LGBTQ+ rights advocates attend the United Methodist Church’s General Conference in St. Louis last month ( Image )

LGBTQ+ rights advocates attend the United Methodist Church’s General Conference in St. Louis last month (Image)


The United Methodist Church has always been a “big tent” branch of Protestant Christianity. 2016 presidential candidate Hillary Clinton and former Attorney General Jeff Sessions both belong to the denomination. However, through many political disagreements, from LGBTQ+ rights to the topic of abortion, this big tent could not be maintained forever. The collapse of this carefully cultivated coalition of conservatives and progressives across the world fell apart over the ordination and inclusion of LGBTQ+ people in the ministry of the United Methodist Church.

Tuesday, February 26 was the final day of the United Methodist Church’s 2019 General Conference in St. Louis, Missouri. This general conference was extremely tumultuous, occurring after delegates kicked the can down the road at General Conference several years ago. In the 2016 GC, delegates voted to create the “Commission on the Way Forward”, which was intended to present a solution to the divide over LGBTQ+ issues within the United Methodist Church at the 2019 GC. The commission produced a plan, called the One Church Plan, that essentially allowed each district to make their own decisions regarding their ordination of LGBTQ+ clergy and marriage of LGBTQ+ persons. This plan was not ideal for conservative forces in the church, who oppose any ordination or inclusion of LGBTQ+ persons, or for progressive forces, who support completely removing any anti-homosexuality language from the United Methodist Book of Discipline.

Once voting began on Monday, it seemed that the One Church Plan was doomed. Progressives largely supported the One Church Plan, while conservatives generally voted against it. Progressives also forced a vote on the Simple Plan, which would achieve their goal of eradicating any anti-LGBTQ+ language from the Book of Discipline. That too was unsuccessful. The Traditional Plan ended up prevailing, which enforces current Book of Discipline language and imposes stricter punishment on clergy who violate the Book of Discipline’s language.

The United Methodist Church, unlike many other denominations in the United States, is truly a global church. As the Methodist Church’s membership has steadily declined in the United States, it has grown in membership in Africa. Due to this realignment of church power, about 30% of Methodists now hail from Africa. The majority of voters who supported the Traditional Plan and opposed the One Church Plan and Simple Plan came from African countries.

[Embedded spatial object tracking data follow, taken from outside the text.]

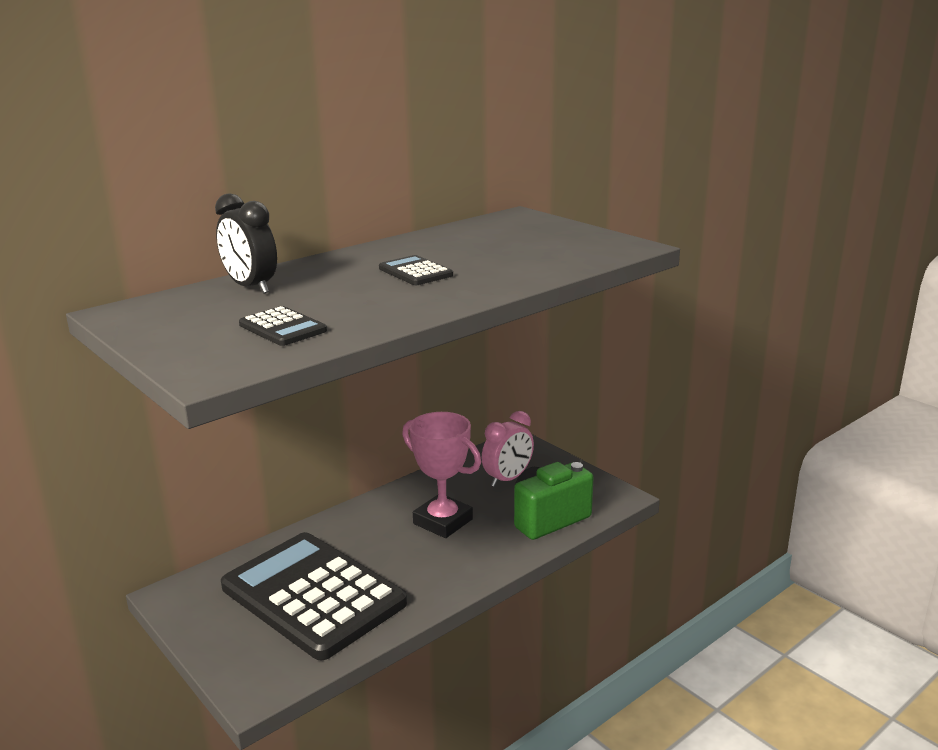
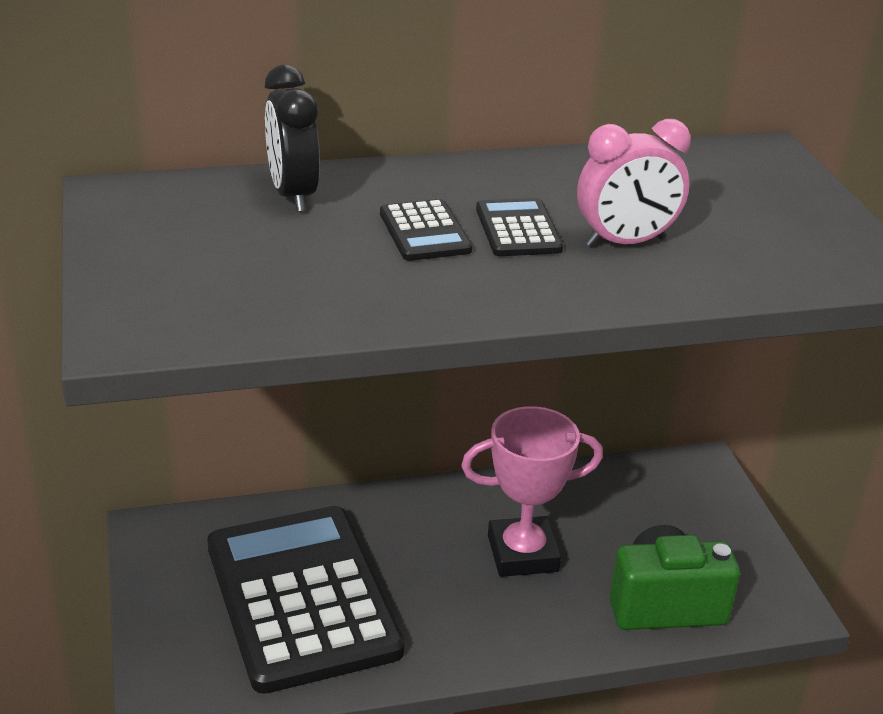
camera: 25 degrees right, 10 degrees up
black calculator [239,306,327,346] -> black calculator moved to [380,199,472,261]
pink trophy [402,412,481,538] -> pink trophy turned 75 degrees counterclockwise [461,406,603,577]
pink clock [482,411,534,487] -> pink clock moved to [577,119,691,247]

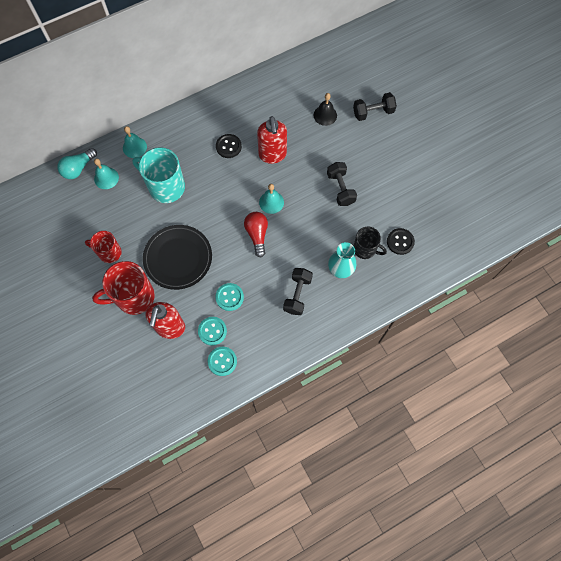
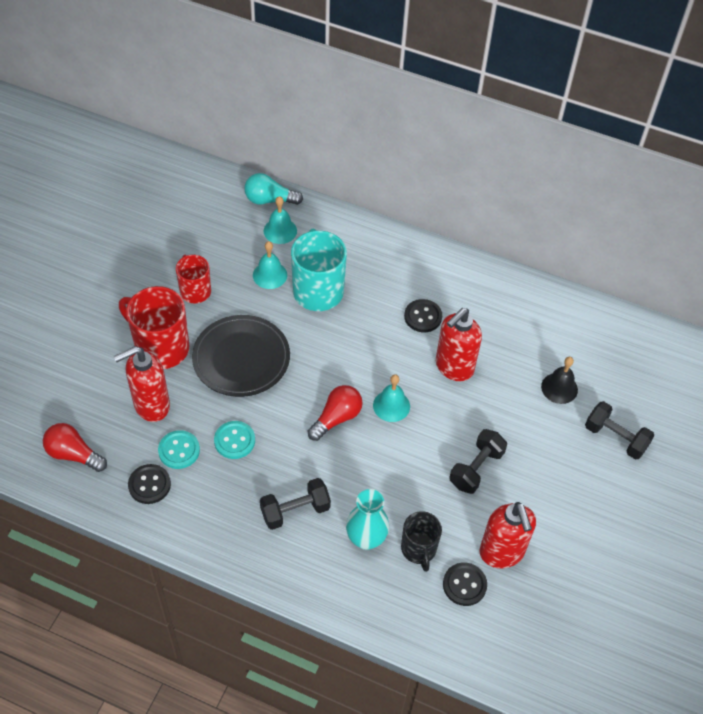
camera: 50 degrees right, 15 degrees down
turquoise bell [123,126,147,158] -> turquoise bell moved to [253,241,287,289]
turquoise button [208,347,237,376] -> black button [128,464,171,504]
none -> red light bulb [43,423,107,472]
none -> red soap dispenser [479,502,536,568]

This introduces an interesting and potentially troubling dynamic, where LGBTQ+ Christians and predominantly white allies are pitted against Christians who have historically been subjected to colonialism, including but not limited to decision-making with which they disagree.

Now that the Traditional Plan has been approved by a slim margin, it seems that it will only be a matter of time before churches favoring LGBTQ+ rights will break off to form their own “alliance for gay-friendly churches.” This will create a new ideological and geographical divide in the church, with African members and some U.S. members remaining in the denomination, while a majority of U.S. churches will likely choose to leave. If this split occurs, the United Methodist Church will follow the path of many other Protestant denominations, no longer remaining the global authority it is now. Although the constitutionality of the Traditional Plan is questioned, some frustrated progressives are already discussing forcing a vote at next year’s General Conference, while others are exploring what leaving the church would look like. The consequences of such a division are unclear, but it will undoubtedly be painful for those who do not wish to see the church divided, over this or any other issue.